Written problem A: Can you rewrite the records in the stretch from the line containing "pose: elev=327.0 azim=197.8" through the end of the records, replacing "dist" with "distance" and leaving everything else unchanged, with the pictures left out of your answer?

Excerpt to read:
________________

The above graph starts at the peak of the housing boom in April 2007, and shows how prices continued downward until December 2008. The first significant rise in nationwide real estate prices was during the month of January. The trend continues with another consecutive month of price increases from January to February 2009.
The Low Inventory of Quality Homes for Sale
At the low end of the market, consisting of mostly bank owned properties, there are several obstacles for first time home buyers:
The Looming Prospect of Shadow Inventory, Increasing Unemployment and a Continuing Bad Economy
Although the trend shows home prices continuing upward, the overall economy could throw them into a downturn at any time.
Shadow Inventory: Banks have had a moratorium on foreclosures for the past few months, resulting in a huge inventory of homes that have not yet started the foreclosure process. Banks have also put a throttle on releasing their existing inventory of foreclosed properties onto the market to sell. They have held back because they do not want to flood the market with properties, and thus cause prices to go down. It appears as if they have gone too far in holding back because it is getting harder to find good properties for sale, especially where there are not multiple offers, and prices are rising. Some experts have estimated this shadow inventory to be so huge that it could have devastating effects on home prices.

________________

Data supplied:
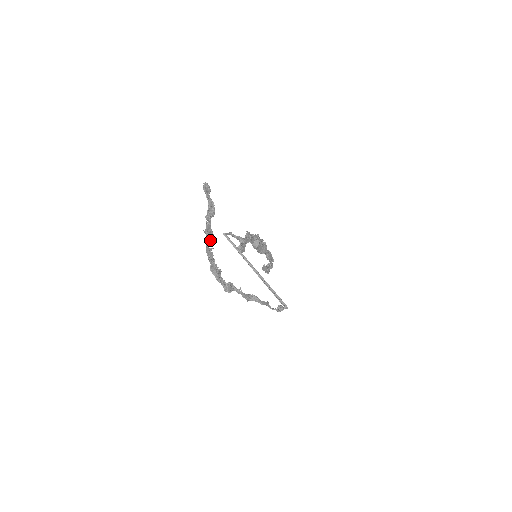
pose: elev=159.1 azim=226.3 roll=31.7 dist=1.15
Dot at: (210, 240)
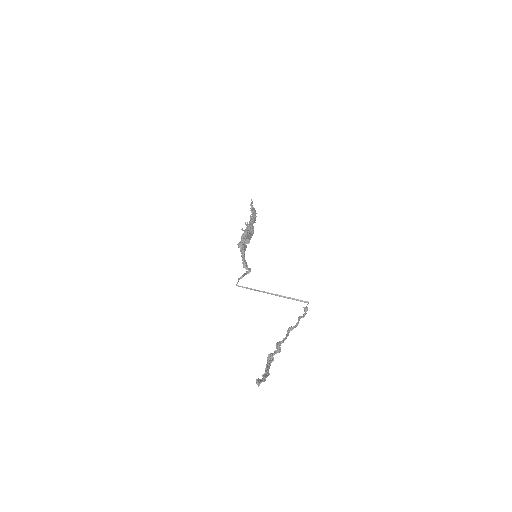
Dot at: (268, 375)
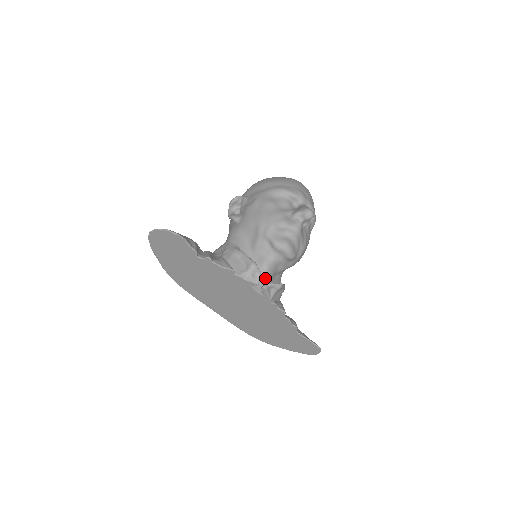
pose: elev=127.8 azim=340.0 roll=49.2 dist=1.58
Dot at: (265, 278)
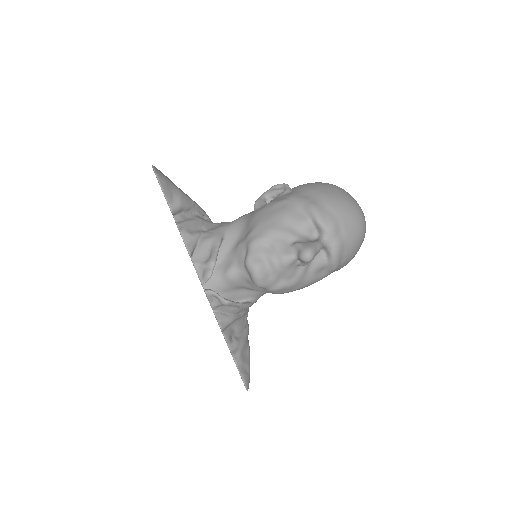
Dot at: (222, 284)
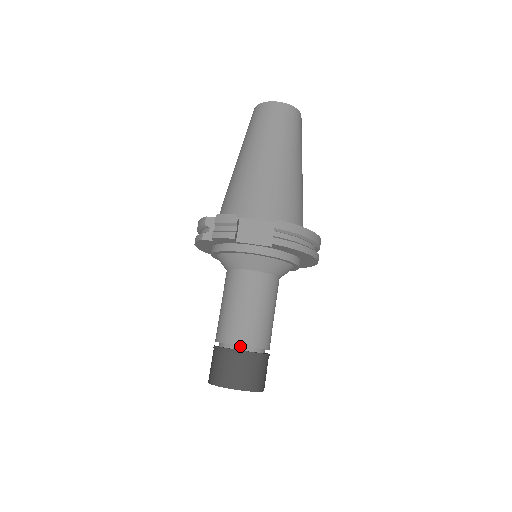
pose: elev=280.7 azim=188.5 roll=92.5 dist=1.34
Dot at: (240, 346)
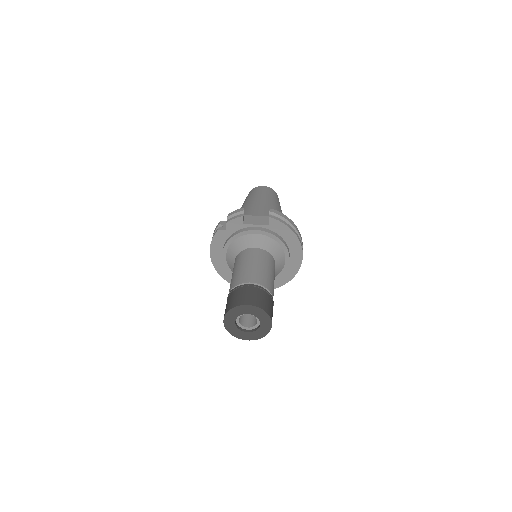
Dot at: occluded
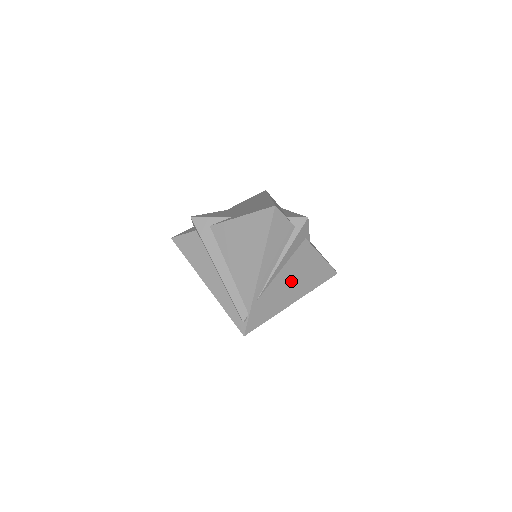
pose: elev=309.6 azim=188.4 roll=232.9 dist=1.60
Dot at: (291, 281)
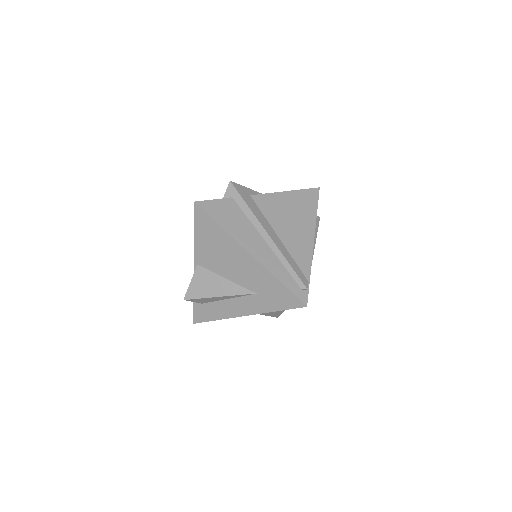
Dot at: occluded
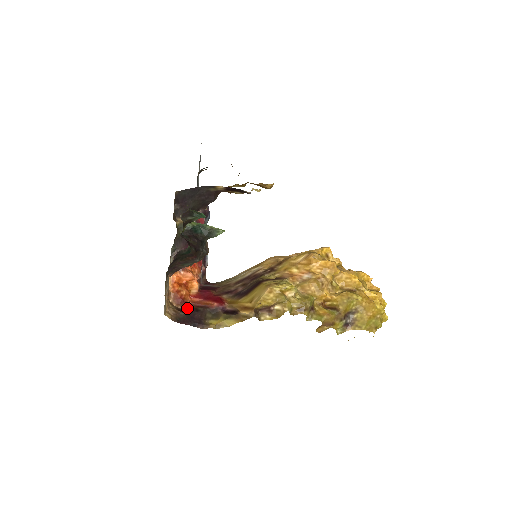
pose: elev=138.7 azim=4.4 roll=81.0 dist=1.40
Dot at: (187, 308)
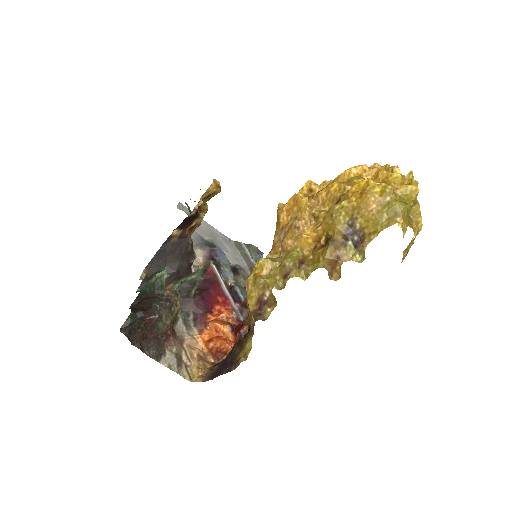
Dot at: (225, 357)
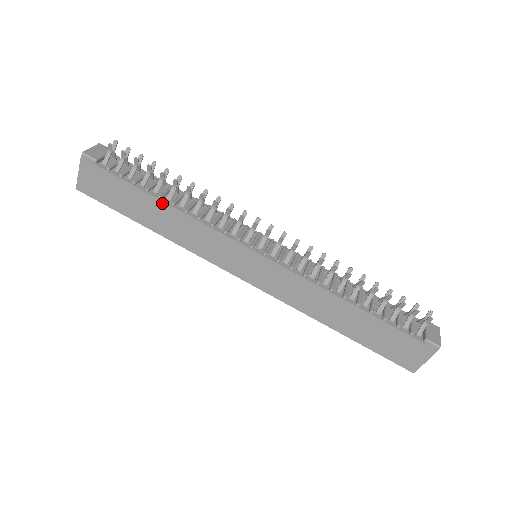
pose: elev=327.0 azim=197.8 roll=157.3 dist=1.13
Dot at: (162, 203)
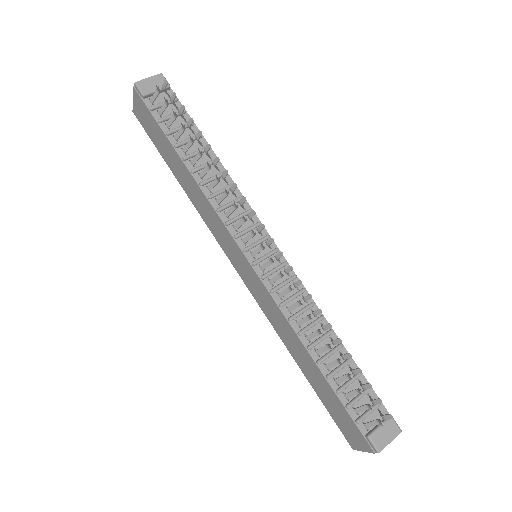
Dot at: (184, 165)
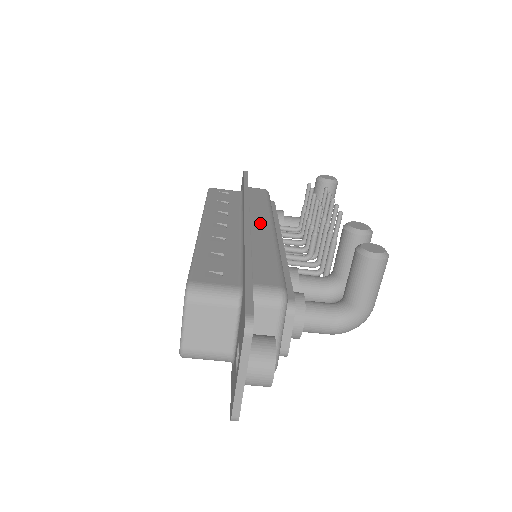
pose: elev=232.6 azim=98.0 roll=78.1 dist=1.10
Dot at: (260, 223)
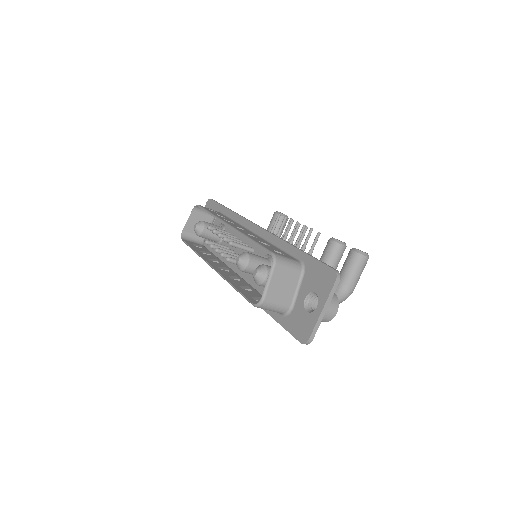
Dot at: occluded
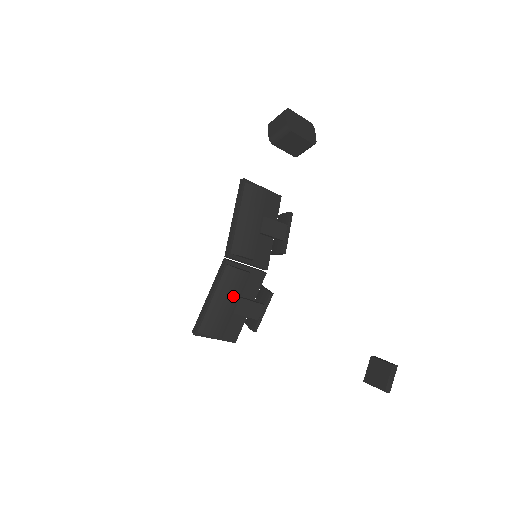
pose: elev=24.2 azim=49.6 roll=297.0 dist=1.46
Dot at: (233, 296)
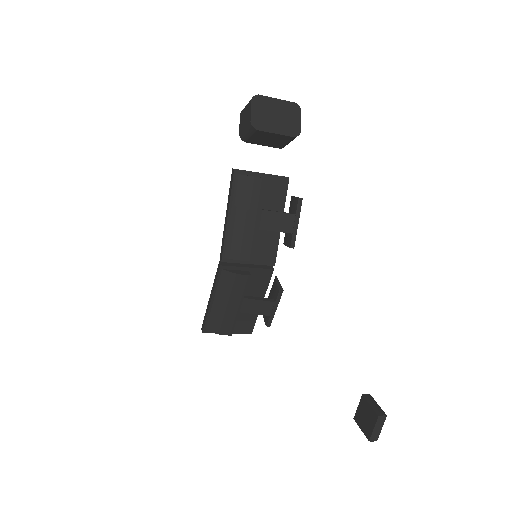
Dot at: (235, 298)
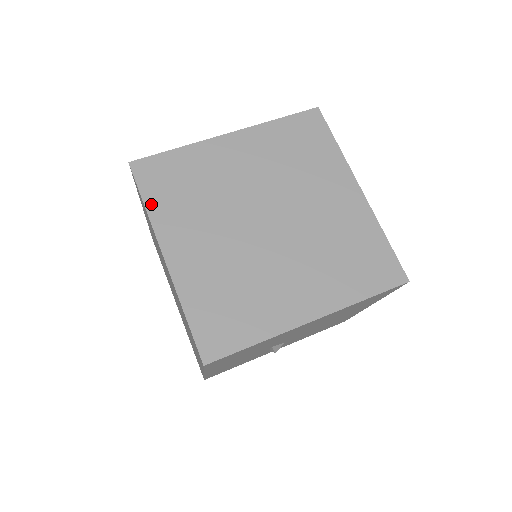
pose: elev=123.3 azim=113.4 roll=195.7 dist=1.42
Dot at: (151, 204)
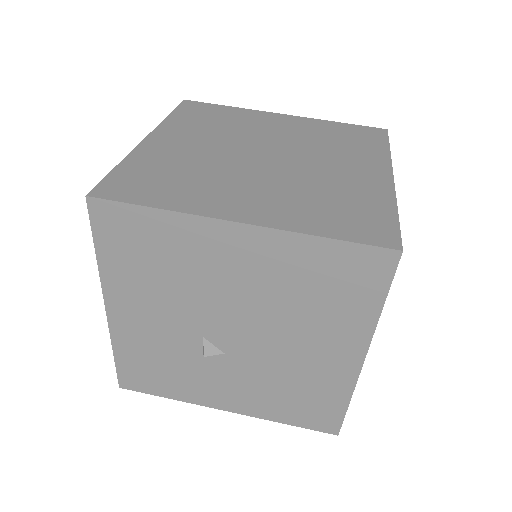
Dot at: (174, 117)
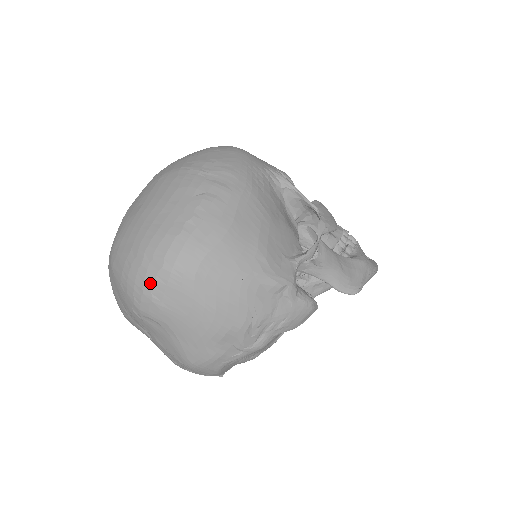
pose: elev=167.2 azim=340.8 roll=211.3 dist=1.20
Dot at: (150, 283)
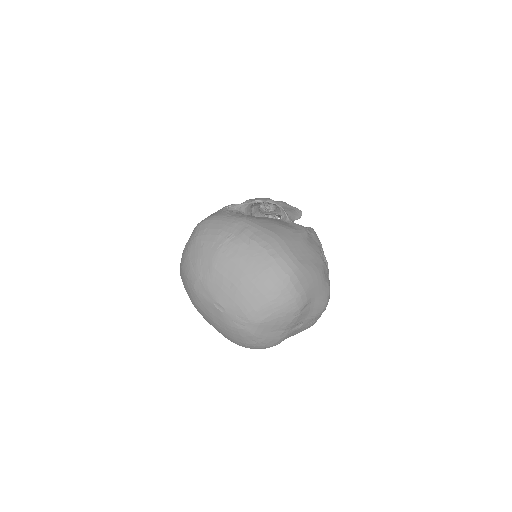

________________

Written problem B: In the housing market excerpt, why have banks been slow to release their existing foreclosed properties onto the market?

Exercise result A:
pose: elev=327.0 azim=197.8 roll=157.3 distance=1.13
Dot at: (162, 203)
Dot at: (184, 165)
pose: elev=232.6 azim=98.0 roll=78.1 distance=1.10
Dot at: (260, 223)
Dot at: occluded
pose: elev=24.2 azim=49.6 roll=297.0 distance=1.46
Dot at: (233, 296)
Dot at: (235, 298)
pose: elev=123.3 azim=113.4 roll=195.7 distance=1.42
Dot at: (151, 204)
Dot at: (174, 117)
pose: elev=167.2 azim=340.8 roll=211.3 distance=1.20
Dot at: (150, 283)

Exercise result B: Banks have held back because they do not want to flood the market with properties. Doing so would cause prices to go down.